◆ Data:

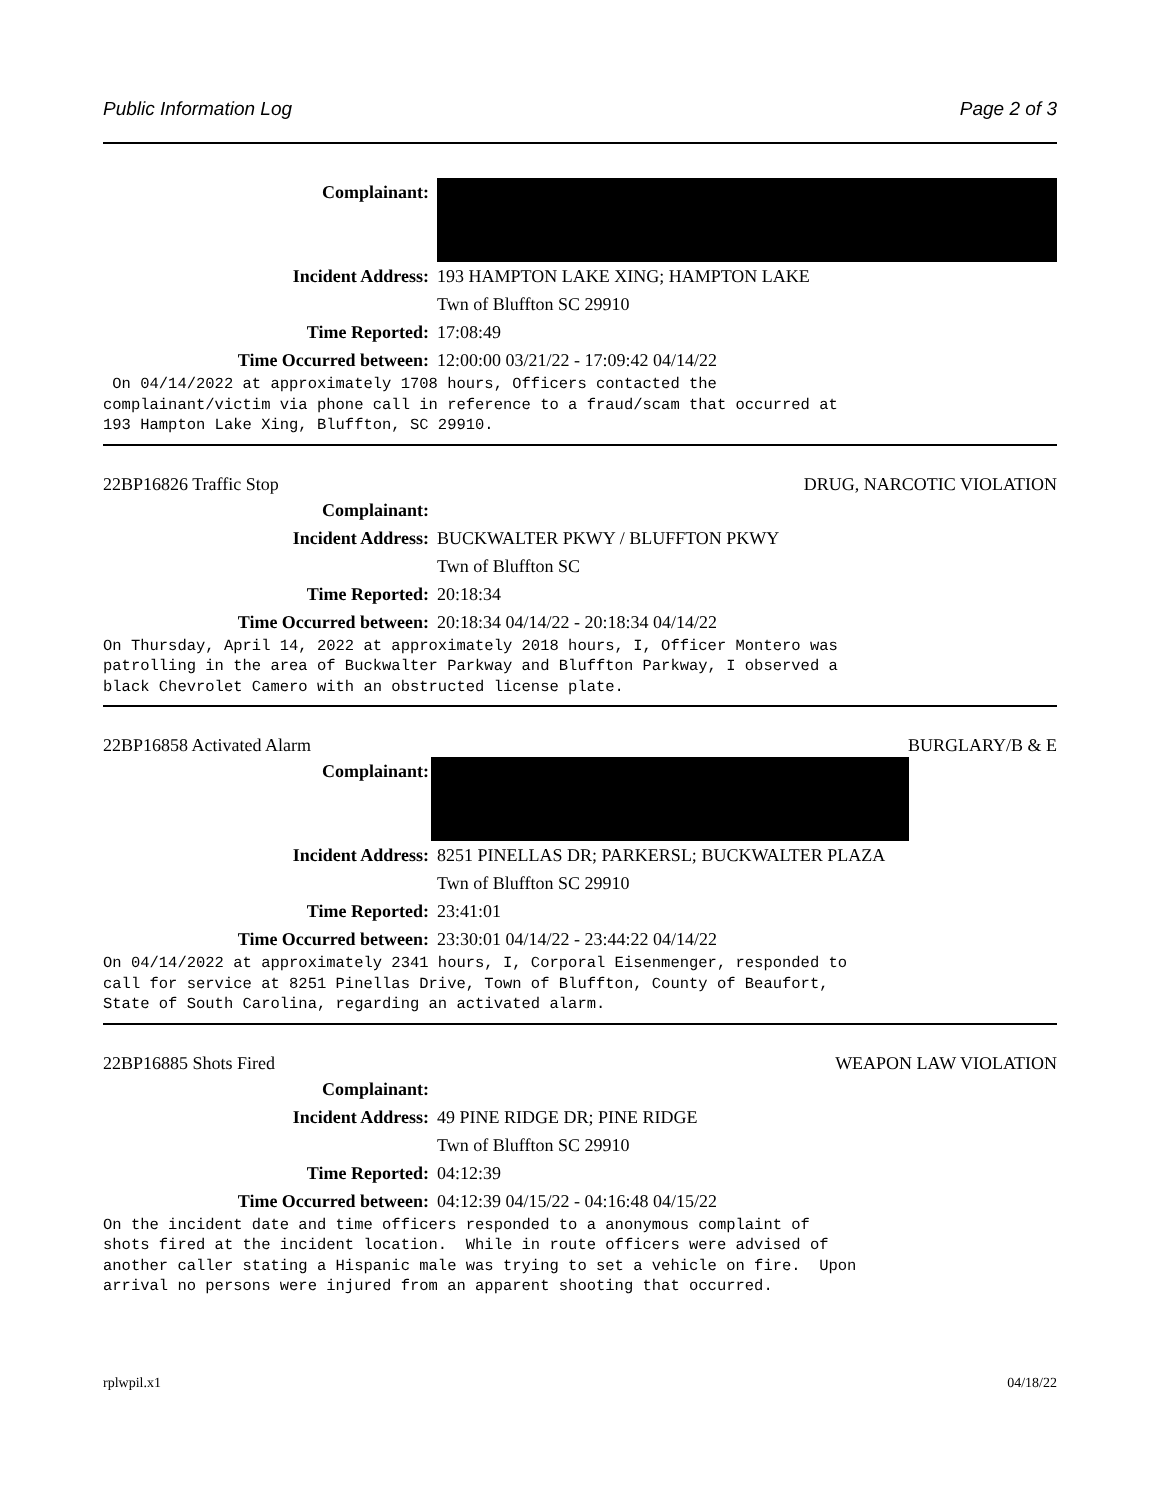Public Information Log Page 2 of 3
Complainant:
Incident Address: 193 HAMPTON LAKE XING; HAMPTON LAKE
Twn of Bluffton SC 29910
Time Reported: 17:08:49
Time Occurred between: 12:00:00 03/21/22 - 17:09:42 04/14/22
On 04/14/2022 at approximately 1708 hours, Officers contacted the complainant/victim via phone call in reference to a fraud/scam that occurred at 193 Hampton Lake Xing, Bluffton, SC 29910.
22BP16826 Traffic Stop DRUG, NARCOTIC VIOLATION
Complainant:
Incident Address: BUCKWALTER PKWY / BLUFFTON PKWY
Twn of Bluffton SC
Time Reported: 20:18:34
Time Occurred between: 20:18:34 04/14/22 - 20:18:34 04/14/22
On Thursday, April 14, 2022 at approximately 2018 hours, I, Officer Montero was patrolling in the area of Buckwalter Parkway and Bluffton Parkway, I observed a black Chevrolet Camero with an obstructed license plate.
22BP16858 Activated Alarm BURGLARY/B & E
Complainant:
Incident Address: 8251 PINELLAS DR; PARKERSL; BUCKWALTER PLAZA
Twn of Bluffton SC 29910
Time Reported: 23:41:01
Time Occurred between: 23:30:01 04/14/22 - 23:44:22 04/14/22
On 04/14/2022 at approximately 2341 hours, I, Corporal Eisenmenger, responded to call for service at 8251 Pinellas Drive, Town of Bluffton, County of Beaufort, State of South Carolina, regarding an activated alarm.
22BP16885 Shots Fired WEAPON LAW VIOLATION
Complainant:
Incident Address: 49 PINE RIDGE DR; PINE RIDGE
Twn of Bluffton SC 29910
Time Reported: 04:12:39
Time Occurred between: 04:12:39 04/15/22 - 04:16:48 04/15/22
On the incident date and time officers responded to a anonymous complaint of shots fired at the incident location. While in route officers were advised of another caller stating a Hispanic male was trying to set a vehicle on fire. Upon arrival no persons were injured from an apparent shooting that occurred.
rplwpil.x1 04/18/22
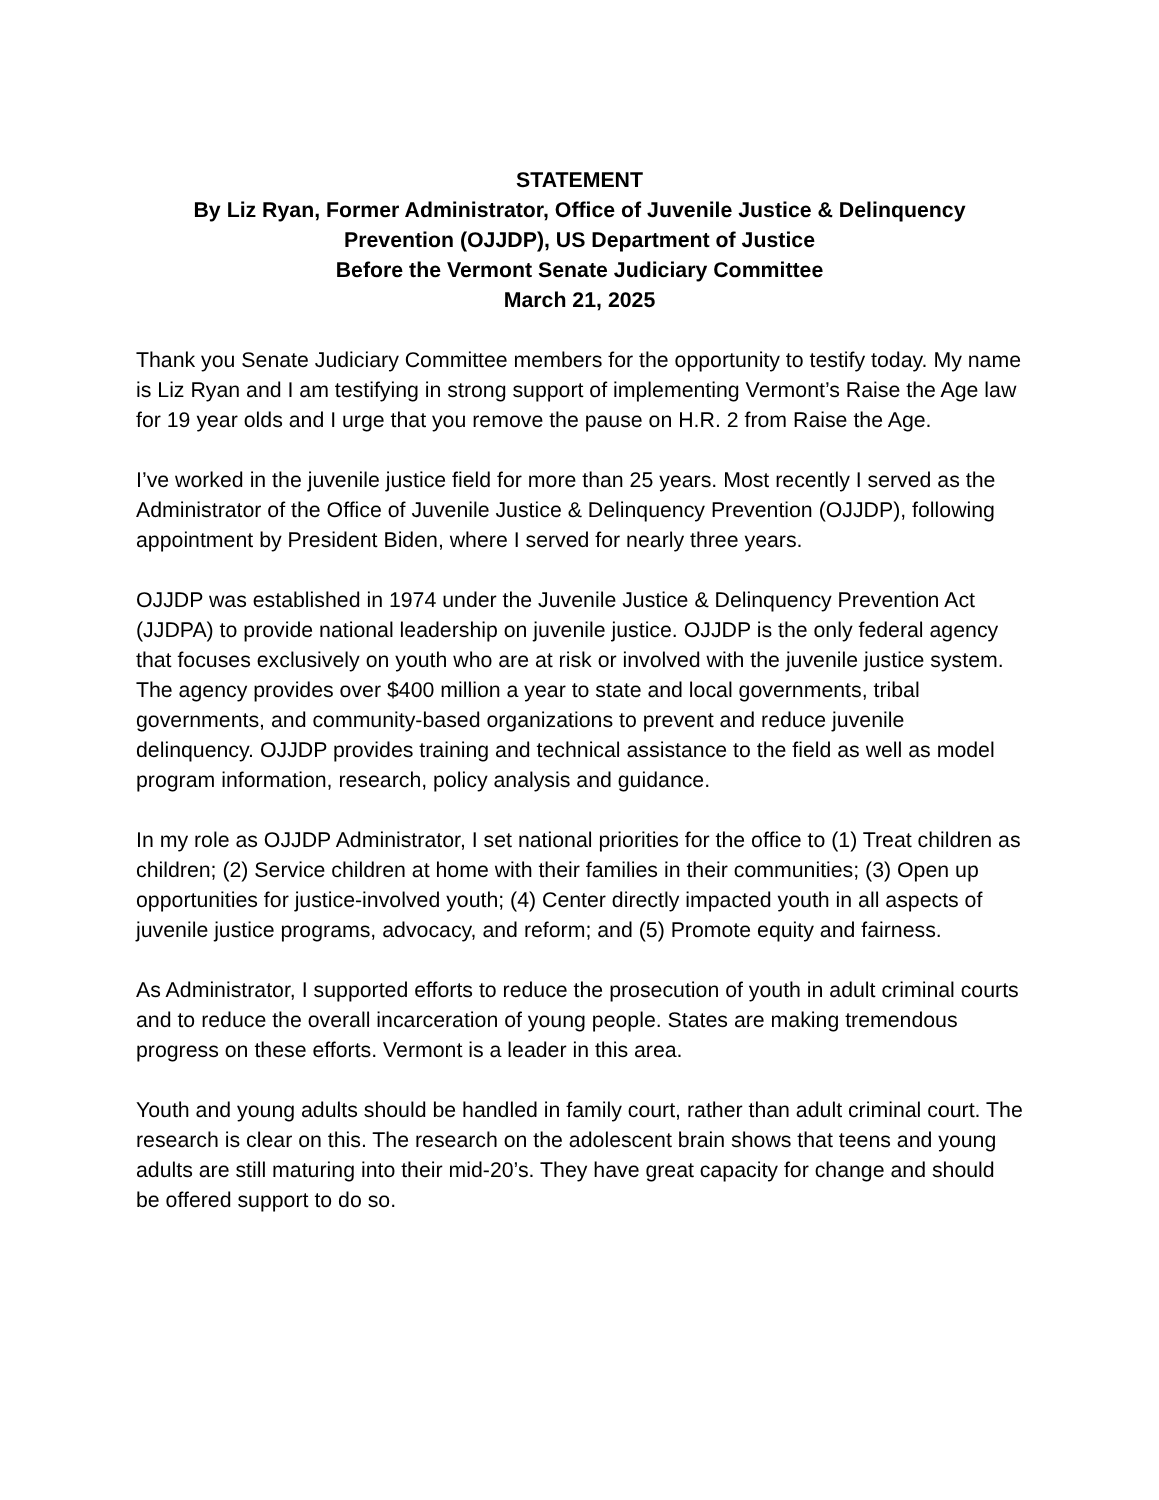STATEMENT
By Liz Ryan, Former Administrator, Office of Juvenile Justice & Delinquency Prevention (OJJDP), US Department of Justice
Before the Vermont Senate Judiciary Committee
March 21, 2025
Thank you Senate Judiciary Committee members for the opportunity to testify today. My name is Liz Ryan and I am testifying in strong support of implementing Vermont’s Raise the Age law for 19 year olds and I urge that you remove the pause on H.R. 2 from Raise the Age.
I’ve worked in the juvenile justice field for more than 25 years. Most recently I served as the Administrator of the Office of Juvenile Justice & Delinquency Prevention (OJJDP), following appointment by President Biden, where I served for nearly three years.
OJJDP was established in 1974 under the Juvenile Justice & Delinquency Prevention Act (JJDPA) to provide national leadership on juvenile justice. OJJDP is the only federal agency that focuses exclusively on youth who are at risk or involved with the juvenile justice system. The agency provides over $400 million a year to state and local governments, tribal governments, and community-based organizations to prevent and reduce juvenile delinquency. OJJDP provides training and technical assistance to the field as well as model program information, research, policy analysis and guidance.
In my role as OJJDP Administrator, I set national priorities for the office to (1) Treat children as children; (2) Service children at home with their families in their communities; (3) Open up opportunities for justice-involved youth; (4) Center directly impacted youth in all aspects of juvenile justice programs, advocacy, and reform; and (5) Promote equity and fairness.
As Administrator, I supported efforts to reduce the prosecution of youth in adult criminal courts and to reduce the overall incarceration of young people. States are making tremendous progress on these efforts. Vermont is a leader in this area.
Youth and young adults should be handled in family court, rather than adult criminal court. The research is clear on this. The research on the adolescent brain shows that teens and young adults are still maturing into their mid-20’s. They have great capacity for change and should be offered support to do so.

◆ What to work on: Reproduce the material above exactly, first line through the line that contains "On 04/14/2022 at approximately 1708", minus the pictures.

◆ Response to this exercise:
Public Information Log Page 2 of 3
Complainant:
Incident Address: 193 HAMPTON LAKE XING; HAMPTON LAKE
Twn of Bluffton SC 29910
Time Reported: 17:08:49
Time Occurred between: 12:00:00 03/21/22 - 17:09:42 04/14/22
On 04/14/2022 at approximately 1708 hours, Officers contacted the complainant/victim via phone call in reference to a fraud/scam that occurred at 193 Hampton Lake Xing, Bluffton, SC 29910.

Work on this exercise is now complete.